# [Exercise]
Restate word for word the lines from the one containing "tilt_deg: +5.2" through the end of the listing below, with both ends included.

# [Input records]

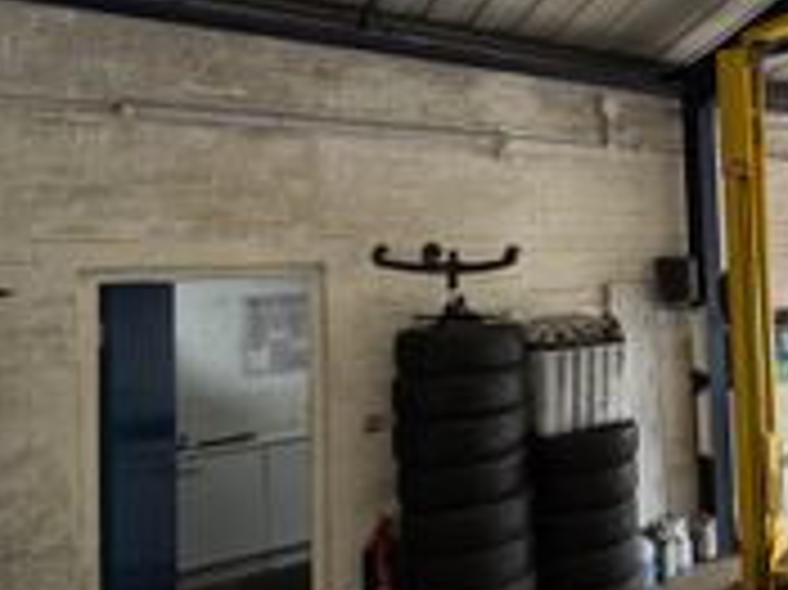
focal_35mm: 32
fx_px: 728
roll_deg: +3.2
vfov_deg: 43.9
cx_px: 824
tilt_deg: +5.2
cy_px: 243
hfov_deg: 45.7
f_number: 2.2
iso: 100
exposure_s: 1/99
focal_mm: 2.22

# [Expected answer]
tilt_deg: +5.2
cy_px: 243
hfov_deg: 45.7
f_number: 2.2
iso: 100
exposure_s: 1/99
focal_mm: 2.22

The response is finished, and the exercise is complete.